The patient clustering determined 10 clusters that we used to create the same number of event logs. The cases of the new event logs ranges between 355 and \(6\,493\), that is between the \(1.3\%\) and \(24\%\) of the initial event log. The number of different traces within the same event log is significantly decreased, obtaining on average 585 and maximum \(1\,128\) different traces per cluster. All the corresponding process models mined through the HM are simpler than that in Fig. 3 because they have less transactions between events, but they are also more precise than the model \(\mathscr {I}\) in Fig. 4 because of the absence of parallelisms. We report in Fig. 5 the model \(\mathscr {C}\) obtained using the event log of a single cluster and the HM. We observe that the model \(\mathscr {C}\) is considerably simpler than \(\mathscr {H}\) but gives information about the behaviour that is not deductible by \(\mathscr {H}\), such as sequential order of activities or frequencies of the transactions between the same couple of events in different clusters.

Fig. 5
figure 5

Model \(\mathscr {C}\) (heuristic net) for the cluster that satisfies \(G_1 \wedge G_2\)

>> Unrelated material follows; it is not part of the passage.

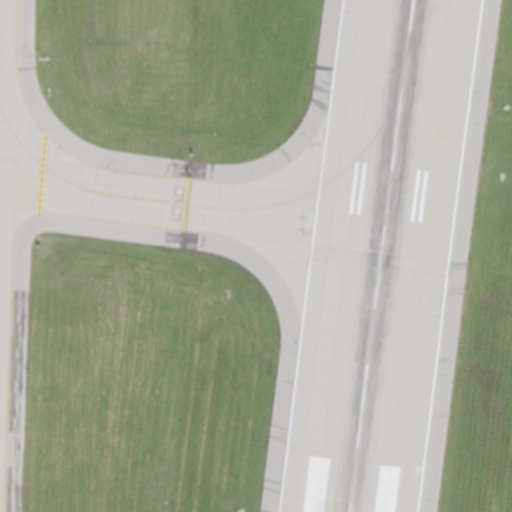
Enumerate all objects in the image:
airport taxiway: (191, 202)
airport: (256, 256)
airport runway: (379, 256)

The patient clustering may be further continued converting the new process models in PNs and run the DTM to discover new guards. Additional event attributes can be taken into account in order to discover different decisions that depends on several time variables (e.g. MCA visits are never performed over the weekend) or the system state (e.g. degree of crowding). Furthermore, the HM compute frequencies of transition between two events, that could be very useful to estimate the probability of a patient to follow a certain path and consequently to compute the expected waiting and execution times.

4 Conclusions

In this paper we apply Process Mining techniques to a real case study in order to obtain precise process models for replicating and predicting the patient paths. This is an important starting point on the perspective of implementing online algorithms for the patient flow optimisation with the aim of reducing overcrowding. Finally, the computational inefficiency of some procedures, such as the TC or the ILP-Based Process Discovery, suggests ad-hoc implementations of the process modelling techniques.